Advanced Tuning of DeepSeek
Advanced tuning brings benefits to both serving and LLM inferences. Some advanced tuning methods may require support from related components.
Analyzing the GPU Memory
After the optimization reaches the bottleneck, an intuitive method is to optimize the GPU memory to use better configurations (such as the number of concurrent tasks and parallel policy). Quantization can be used to reduce the computation workload and GPU memory. Currently, the best solution is W8A8.
Tuning the Parallel Policy
In the current 16-card inference scenario, the optimal configuration is as follows: TP=8, DP=2, MOE_TP=4, and MOE_EP=4. However, users have different hosts (Arm/x86) and input and output requirements. As a result, the optimal parallel policy changes. Therefore, the parallel policy needs to be adjusted.
Optimizing the Communication Policy
Different communication policies generate different traffic. Therefore, you need to evaluate the traffic based on the parallel policy.
Tuning suggestions:
- Minimize the TP of Attention and increase the DP to avoid KV cache replication and repeated access and storage.
- Pure DP communication can save KV cache, but the model weight needs to occupy more space.
- Expert communication (EP) is configured based on the ep_level keyword in the config.json configuration file in the ATB-Models installation directory. The theoretical AlltoAll communication traffic is less.
- Communication can be implemented through LCCL or HCCL. Generally, LCCL delivers better performance, but adaptation may be abnormal in some parallel policies.

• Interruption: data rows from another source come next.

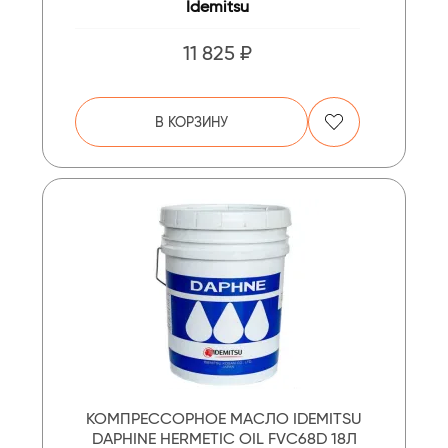
Idemitsu
11 825 ₽
В КОРЗИНУ
КОМПРЕССОРНОЕ МАСЛО IDEMITSU
DAPHINE HERMETIC OIL FVC68D 18Л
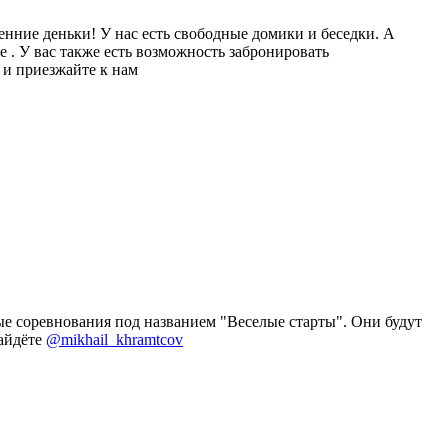
сенние деньки! У нас есть свободные домики и беседки. А
е . У вас также есть возможность забронировать
 и приезжайте к нам
ные соревнования под названием "Веселые старты". Они будут
айдёте
@mikhail_khramtcov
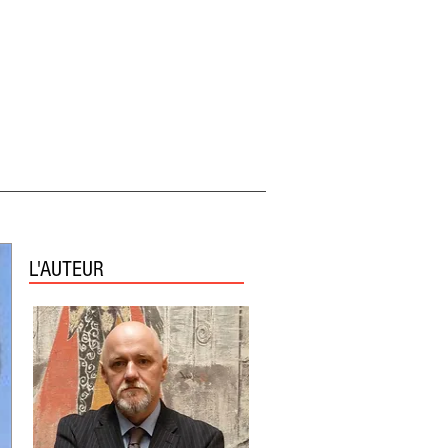
L'AUTEUR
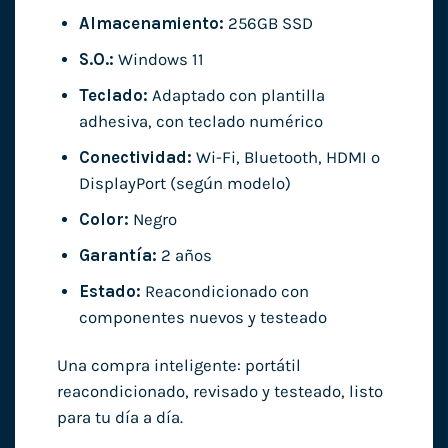
Almacenamiento:
256GB SSD
S.O.:
Windows 11
Teclado:
Adaptado con plantilla
adhesiva, con teclado numérico
Conectividad:
Wi-Fi, Bluetooth, HDMI o
DisplayPort (según modelo)
Color:
Negro
Garantía:
2 años
Estado:
Reacondicionado con
componentes nuevos y testeado
Una compra inteligente: portátil
reacondicionado, revisado y testeado, listo
para tu día a día.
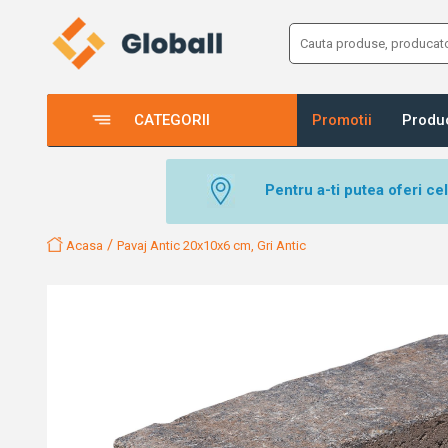
CATEGORII
Promotii
Produ
Pentru a-ti putea oferi ce
/
Acasa
Pavaj Antic 20x10x6 cm, Gri Antic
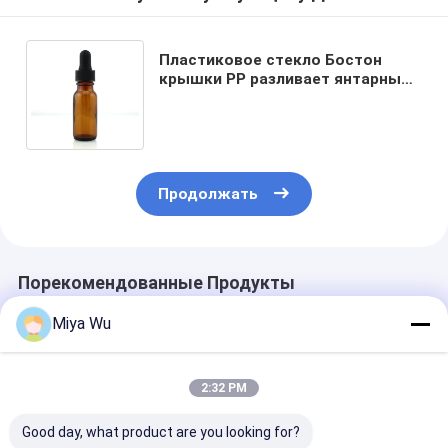
Пластиковое стекло Бостон
крышки PP разливает янтарные
стеклянные бутылки по
бутылкам 15ml с капельницей
Продолжать
Порекомендованные Продукты
Miya Wu
2:32 PM
Good day, what product are you looking for?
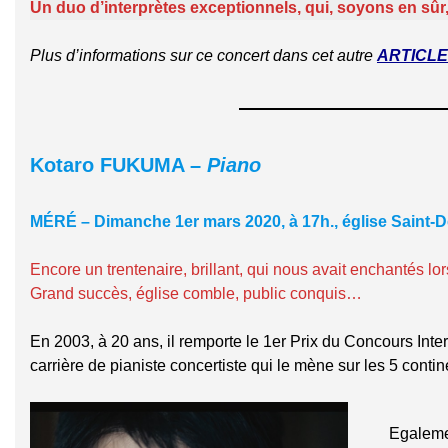
Un duo d’interprètes exceptionnels, qui, soyons en s
Plus d’informations sur ce concert dans cet autre
ARTICLE
Kotaro FUKUMA –
Piano
MÉRÉ – Dimanche 1er mars 2020, à 17h., église Saint-D
Encore un trentenaire, brillant, qui nous avait enchantés lo
Grand succès, église comble, public conquis…
En 2003, à 20 ans, il remporte le 1er Prix du Concours Inter
carrière de pianiste concertiste qui le mène sur les 5 contin
Egaleme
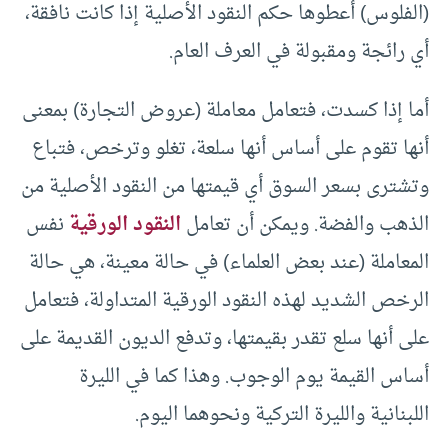
(الفلوس) أعطوها حكم النقود الأصلية إذا كانت نافقة،
أي رائجة ومقبولة في العرف العام.
أما إذا كسدت، فتعامل معاملة (عروض التجارة) بمعنى
أنها تقوم على أساس أنها سلعة، تغلو وترخص، فتباع
وتشترى بسعر السوق أي قيمتها من النقود الأصلية من
الذهب والفضة. ويمكن أن تعامل
النقود الورقية
نفس
المعاملة (عند بعض العلماء) في حالة معينة، هي حالة
الرخص الشديد لهذه النقود الورقية المتداولة، فتعامل
على أنها سلع تقدر بقيمتها، وتدفع الديون القديمة على
أساس القيمة يوم الوجوب. وهذا كما في الليرة
اللبنانية والليرة التركية ونحوهما اليوم.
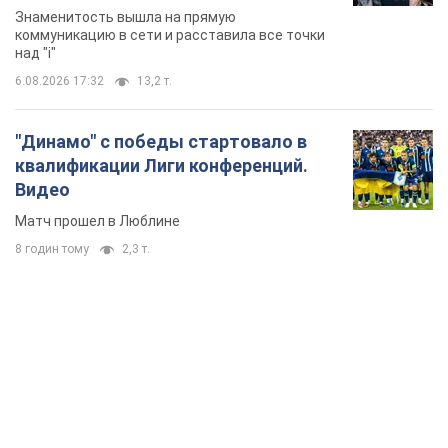
Знаменитость вышла на прямую
коммуникацию в сети и расставила все точки
над "i"
6.08.2026 17:32
13,2 т.
"Динамо" с победы стартовало в
квалификации Лиги конференций.
Видео
Матч прошел в Люблине
8 годин тому
2,3 т.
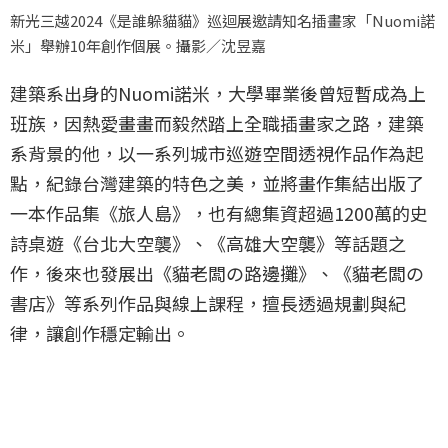
新光三越2024《是誰躲貓貓》巡迴展邀請知名插畫家「Nuomi諾
米」舉辦10年創作個展。攝影／沈昱嘉
建築系出身的Nuomi諾米，大學畢業後曾短暫成為上
班族，因熱愛畫畫而毅然踏上全職插畫家之路，建築
系背景的他，以一系列城市巡遊空間透視作品作為起
點，紀錄台灣建築的特色之美，並將畫作集結出版了
一本作品集《旅人島》，也有總集資超過1200萬的史
詩桌遊《台北大空襲》、《高雄大空襲》等話題之
作，後來也發展出《貓老闆の路邊攤》、《貓老闆の
書店》等系列作品與線上課程，擅長透過規劃與紀
律，讓創作穩定輸出。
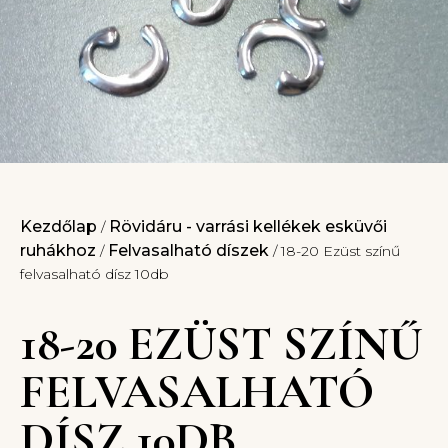
Kezdőlap
Rövidáru - varrási kellékek esküvői
/
ruhákhoz
Felvasalható díszek
/
/ 18-20 Ezüst színű
felvasalható dísz 10db
18-20 EZÜST SZÍNŰ
FELVASALHATÓ
DÍSZ 10DB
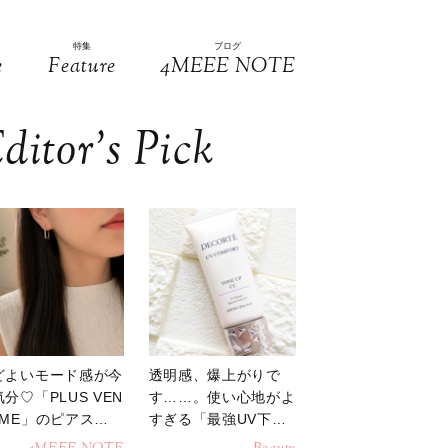
特集
ブログ
e
Feature
4MEEE NOTE
ditor’s Pick
どよいモード感が今
透明感、爆上がりで
分♡「PLUS VEN
す……。使い心地がよ
OME」のピアスが
すぎる「最強UV下
活躍
地」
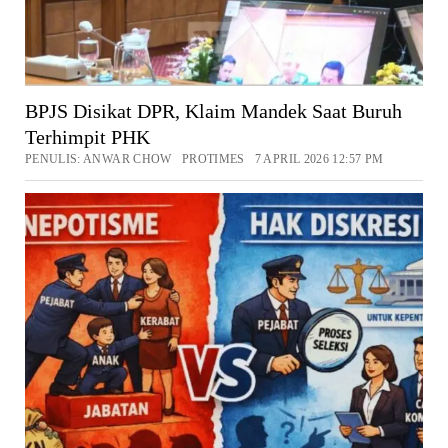
BPJS Disikat DPR, Klaim Mandek Saat Buruh
Terhimpit PHK
PENULIS: ANWAR CHOW PROTIMES 7 APRIL 2026 12:57 PM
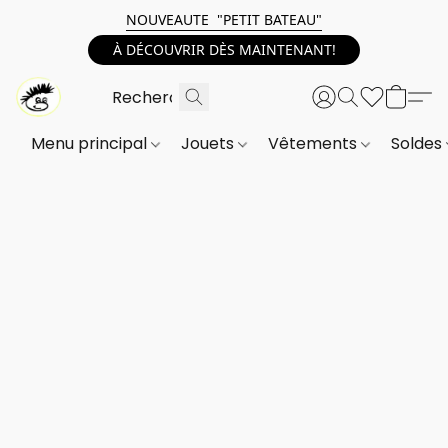
NOUVEAUTE "PETIT BATEAU"
À DÉCOUVRIR DÈS MAINTENANT!
Menu principal
Jouets
Vêtements
Soldes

Other Optimization Methods
- Weight format conversion: Convert the weight to the NZ format to reduce the time required for format conversion.
- Total request setting: The performance in the Decode phase increases (the request rate is limited, the batch size is small in the early stage, and the bottleneck is not reached. The batch size in the Decode phase gradually increases). Therefore, you are advised to set the total number of requests to the number of concurrent requests multiplied by 10.